Dalle applicazioni pratiche ai risvolti sociali, i giocattoli si fanno latori dei bisogni di un’epoca. Per esempio? Se oggi è raro vedere ragazzini tirare sassi con la fionda, nel privato del proprio Ipad molti, anche adulti in verità, sfogano la propria aggressività giocando ad Angry Birds, un videogioco in cui con una fionda virtuale si scagliano uccellini rossi (virtuali) contro maialini verdi (virtuali) allo scopo di abbatterli.

E che ne è del caro, vecchio, intramontabile aquilone? Nell’aprile del 2012 il Public Laboratory for Open Technology and Science ha presentato il balloon mapping toolkit: un pacchetto fai da te per fissare una telecamera a un aquilone e contribuire alla mappatura aerea della terra (anche se Google fa sapere di non essere interessata).

Il caso della Costa Concordia, poi, può aver fatto venire in mente a chi era bambino negli anni Settanta la famosa sabbia magica, la sabbia che non si bagna: quando la tiri fuori dal secchiello pieno d’acqua è incredibilmente asciutta. L’invenzione nacque infatti mentre si cercava un elemento flocculante che permettesse di far precipitare il petrolio in caso di versamenti in mare aperto, ma i costi di produzione risultarono troppo alti e ne venne fuori un giocattolo.

I casi come questo sono molti, come il libro racconta, ma le cose vanno anche viceversa: spesso succede che a partire dalle scoperte scientifiche si realizzino giochi per avvicinarle ai bambini. Fu il caso del “kit radioattivo” del Piccolo Chimico, una sorta di modello deluxe da 50$ (oggi tra i collezionisti vale più di 6.000 euro) che metteva sul mercato dei giochi per bambini degli anni Cinquanta campioni di piombo 210, rutenio 106, zinco 65, polonio 210 e boccette di polvere di uranio. Ripensandoci oggi, testimonia della grande fiducia dell’epoca per le potenzialità dell’atomo, ma ci fa venire ben più di un brivido retrospettivo…
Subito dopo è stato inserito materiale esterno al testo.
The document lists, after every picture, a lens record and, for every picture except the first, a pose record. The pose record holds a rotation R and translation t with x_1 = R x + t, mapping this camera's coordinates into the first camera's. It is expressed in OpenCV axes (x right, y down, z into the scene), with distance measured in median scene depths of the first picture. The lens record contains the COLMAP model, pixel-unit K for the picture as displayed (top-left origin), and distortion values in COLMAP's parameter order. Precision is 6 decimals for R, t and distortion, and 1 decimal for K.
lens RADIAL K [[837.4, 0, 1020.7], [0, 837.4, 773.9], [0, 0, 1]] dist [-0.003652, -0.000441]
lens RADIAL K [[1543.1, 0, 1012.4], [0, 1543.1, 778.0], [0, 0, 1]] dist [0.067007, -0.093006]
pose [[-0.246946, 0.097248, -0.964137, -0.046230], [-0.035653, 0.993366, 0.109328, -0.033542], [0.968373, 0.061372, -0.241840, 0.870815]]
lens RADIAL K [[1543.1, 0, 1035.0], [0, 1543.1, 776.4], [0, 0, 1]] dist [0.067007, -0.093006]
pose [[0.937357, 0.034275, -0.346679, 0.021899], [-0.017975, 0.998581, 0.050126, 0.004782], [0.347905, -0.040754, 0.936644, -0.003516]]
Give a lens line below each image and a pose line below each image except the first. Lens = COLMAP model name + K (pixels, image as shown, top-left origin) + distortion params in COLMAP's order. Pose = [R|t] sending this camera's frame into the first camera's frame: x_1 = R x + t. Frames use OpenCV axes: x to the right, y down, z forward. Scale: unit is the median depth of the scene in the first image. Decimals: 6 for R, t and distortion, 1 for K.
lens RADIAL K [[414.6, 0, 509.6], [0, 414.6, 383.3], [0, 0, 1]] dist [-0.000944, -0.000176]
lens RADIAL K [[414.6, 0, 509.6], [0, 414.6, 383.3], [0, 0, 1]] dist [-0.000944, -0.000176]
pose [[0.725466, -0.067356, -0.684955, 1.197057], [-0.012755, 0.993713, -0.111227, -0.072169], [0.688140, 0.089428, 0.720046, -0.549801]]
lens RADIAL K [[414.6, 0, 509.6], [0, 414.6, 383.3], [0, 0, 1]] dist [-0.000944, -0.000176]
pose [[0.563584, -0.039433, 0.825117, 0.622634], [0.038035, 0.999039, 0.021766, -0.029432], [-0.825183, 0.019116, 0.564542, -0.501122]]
Che dire? Speriamo che non si scopra, tra cinquant’anni, che anche i giochi moderni possono far male. Intanto dall’Inghilterra veniamo a sapere che il videogame Wimbledon della Wii, con cui si gareggia a tennis tenendo in mano un simulatore di racchetta, ha causato in un anno il 30% di lussazioni alla spalla in più.